Connaitre la valeur de ses biens

Avant de passer directement à la vente, il est aussi essentiel de faire évaluer ses bijoux. La connaissance de la valeur de ces objets permettra de mieux se gérer s’il faut ou non approuver ou refuser les propositions financières vis-à-vis de cette mise en vente. Il est ainsi mieux de consulter deux bijoutiers tout au moins pour cette question d’estimation, sans oublier de se renseigner auprès du crédit municipal de votre préfecture.

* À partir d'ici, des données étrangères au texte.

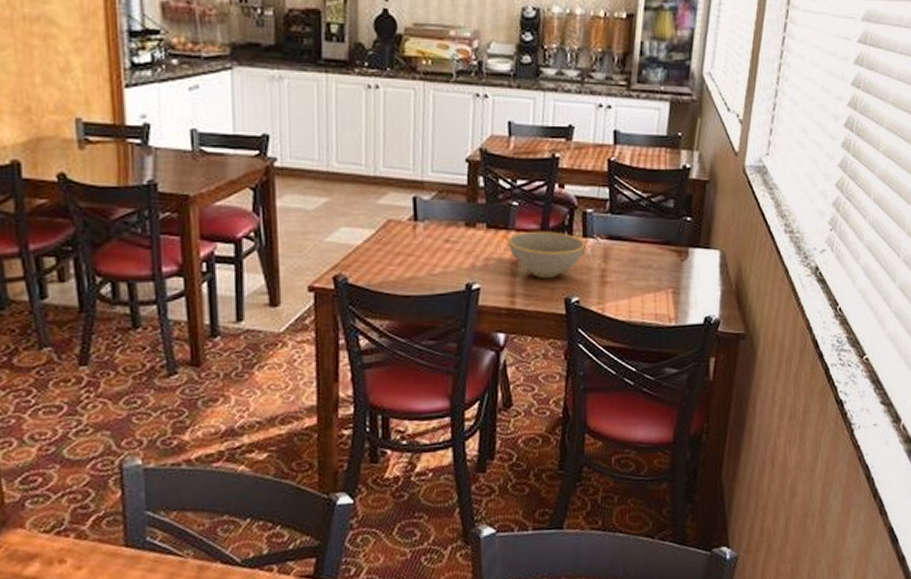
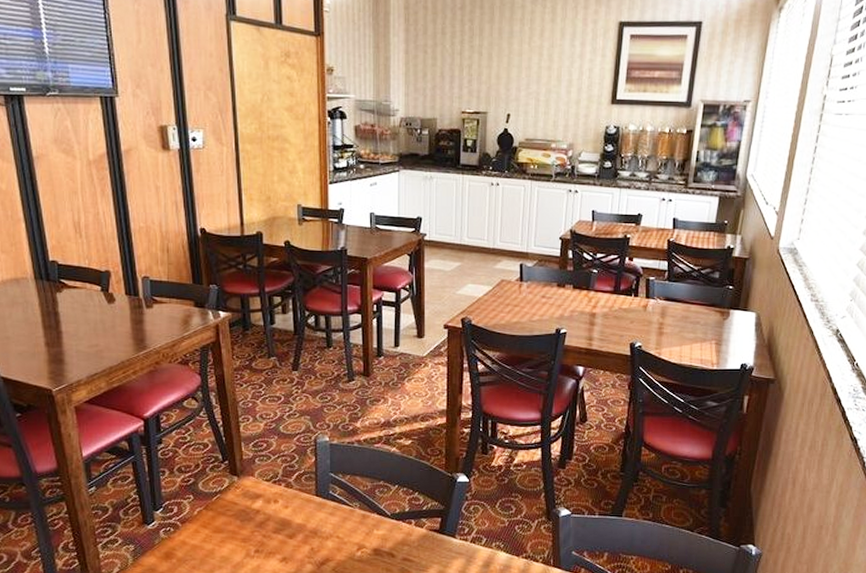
bowl: present [508,230,586,279] -> none [589,292,648,328]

Ainsi, dans cette étape, on doit se renseigner sur la nature de l’alliage de chaque bijou, leur nombre de carats, le poids total ainsi que le poids de l’or que renferment la totalité des bijoux, sans oublier, la valeur des pierres précieuses dont ils en sont constitués.

Toujours faire preuve de vigilance

Dans le cadre d’une vente de bijoux d’occasion, que ce soit d’une bague occasion, de collier ou de pendentif, les règles restent les mêmes. Il faut toujours faire preuve de vigilance quant à la transparence des intervenants. Les interlocuteurs douteux sont ainsi à fuir, notamment en ce qui concerne l’affichage des tarifs ou de la présence d’un contrat. Il en est de même pour ceux qui comptent directement payer en espèces, ce qui est une forme de blanchiment d’argent sur le territoire français. On peut aussi leur demander une carte professionnelle délivrée par le Ministère de l’Industrie, qui peut faire objet de fiabilité par rapport à leurs activités.